KARACHI: Bank reserves grew by 17% in 2020, the fastest growth in four years, mostly due to remittances from abroad and data aimed at curbing the spread of epidemics due to low business activity. Shows.
A brokerage, Topline Securities, said in a report that the bank’s reserves increased in 2020 from Rs 14.632 trillion in 2019, well above the 10-year average of 13%.
“The increase in reserves has been largely driven by remittances (17.5% in US dollars and 27.5pc YoY in terms of PKR during the 11 months of 2020), while COVID-19 (cash-based) Due to the lack of business activity may have resulted in an increase in bank reserves.
M2’s growth was 16% in 2020, mainly due to excellent stockpiling this year and a 19% increase in the currency. CIC has increased to Rs 6.30 trillion by the end of December 2020, with CCC at 2% with M2 over the last 5 years average of 27%. The report further said that the reasons for the increase in CIC could be attributed to low interest rates and evasion from tax authorities.
“We expect reserves to grow by 12 to 14 per cent during 2021, while we expect growth to be around 4-6 per cent, where banks are expected to see more waves of COVID-19. Will be protected from the fears of Said in his report. Investment increased by 31% to Rs 11.5 trillion in 2020, adding that higher yields on offer at the beginning of the year had already tempted banks to invest, which is a serious business due to epidemics. Was affected. In turn, the growth of debt.

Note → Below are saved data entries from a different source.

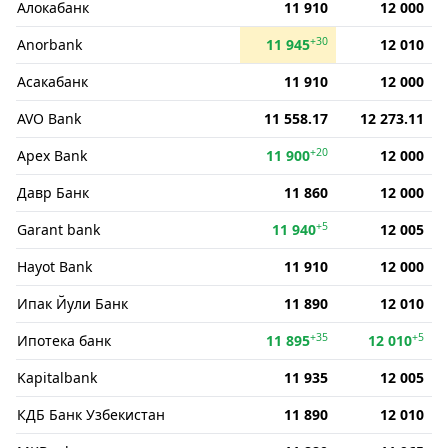
Алокабанк
11 910
12 000
+30
Anorbank
11 945
12 010
Асакабанк
11 910
12 000
AVO Bank
11 558.17
12 273.11
+20
Apex Bank
11 900
12 000
Давр Банк
11 860
12 000
+5
Garant bank
11 940
12 005
Hayot Bank
11 910
12 000
Ипак Йули Банк
11 890
12 010
+35
+5
Ипотека банк
11 895
12 010
Kapitalbank
11 935
12 005
КДБ Банк Узбекистан
11 890
12 010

According to the report, advances increased by only 2% in 2020 as banks remained cautious about the overall economic situation due to Covid 19. However, growth has been relatively good in the last quarter of 2020 with a quarterly growth of 3.4%.
The report said, “After March 2020, aggressive cuts in interest rates by Pakistan’s central bank could begin to bear fruit as COVID-19 epidemics are less affected and so is economic activity.” Are growing. “
Investment in the deposit ratio (IDR) had already shown an improvement of 67% in September 2020, which has been maintained at the end of the year. It was 66% in June and 60% in December 2019.
The report said the high IDR was largely due to higher interest rates at the beginning of the year and a lower risk appetite due to Covid 19. In addition, the submission ratio has dropped from 49% in September (51% in June and 56% in December 2019) to 48%.
According to the report, banks also saw a significant increase in supply as they chose to increase general supply in the context of COVID-19. However, such provisions have been seen to be stable in the last quarter as banks feel that they have provided adequately by September 2020.